Kim derdi ki, 1994’te Tayyip Erdoğan’a verilen 2 altın bilezik, 20 yıl sonra, Rıza Sarraf’a ait Durak Döviz kanalıyla, yüzlerce kilo altın külçesine dönüşecek! Tabii bu yazdığım cümle, bir metafor… Kimsesizlerin kimi, çaresizlerin çaresi olarak iktidara gelenlerin hâlâ nasıl Rıza Sarraf’ın yanında durduklarını anlayamıyorum.
Mesele, usulsüzlüğe alet olan 18 gümrük memuru hakkında verilen takipsizlik kararıyla yeniden alevlendi. Valilik, kamu çalışanlarının soruşturulmasına müsaade etmeyince, savcılık da şüpheli memurların dosyasını kapattı.

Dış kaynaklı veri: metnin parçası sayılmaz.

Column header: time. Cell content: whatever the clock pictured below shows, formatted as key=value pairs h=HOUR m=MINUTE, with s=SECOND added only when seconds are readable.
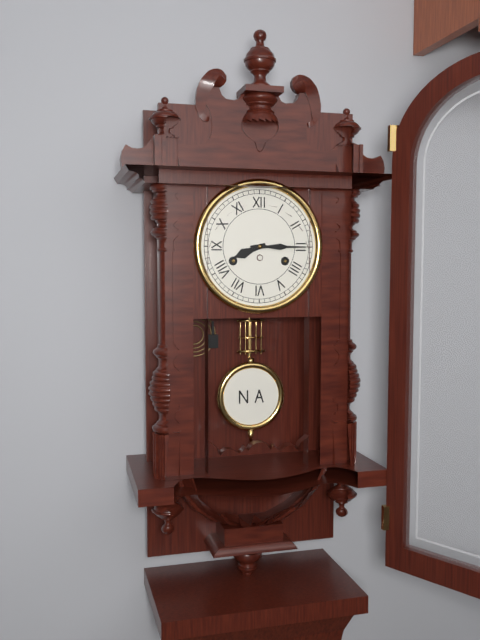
h=8 m=15
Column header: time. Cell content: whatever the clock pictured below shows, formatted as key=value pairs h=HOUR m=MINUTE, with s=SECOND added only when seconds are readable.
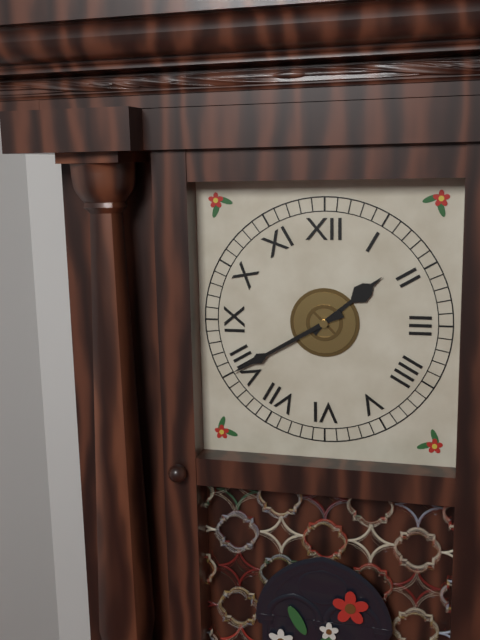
h=1 m=40
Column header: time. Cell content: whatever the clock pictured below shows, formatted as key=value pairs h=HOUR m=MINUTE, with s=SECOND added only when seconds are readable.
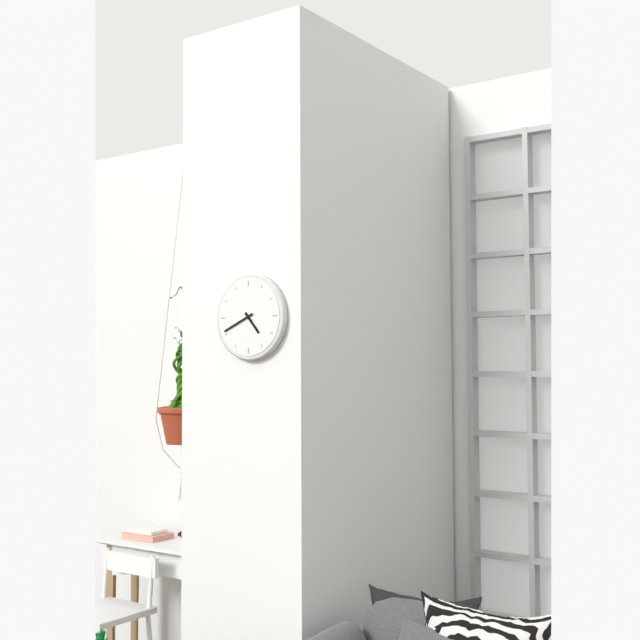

Artık Türkiye’de yolsuzluklar ve usulsüzlükler olağan hale geldiği için konunun üzerinde pek fazla duran da yok. T24’ten Arzu Yıldız, altın soruşturmasının, bakanlar hakkındaki fezlekelere nasıl yansıdığını haberleştirdi. Özetleyerek sütunuma alıyorum:
1 Ocak 2013’te, Gana’dan hareket edip İstanbul Atatürk Havaalanı’na inen uçakta 1.5 ton altın vardı. Fakat evrakta 1.5 ton altın (1500 kilo) “doğal taş” olarak beyan edilmişti. Değeri 65 milyon dolardı. Gümrük memurları meseleyi fark etti, uçağa el koydu. Bunun üzerine Rıza Sarraf devreye girdi. Zafer Çağlayan’ın oğlu Kaan ile ilişki kuruldu. Bu münasebeti tespit eden ses kayıtları mevcut. Mesela Rıza Sarraf, “Acaba sorunu çözebilecek miyiz” diye soran ortağına, “Bakan beyi aradım daha ötesi var mı” cevabını veriyor.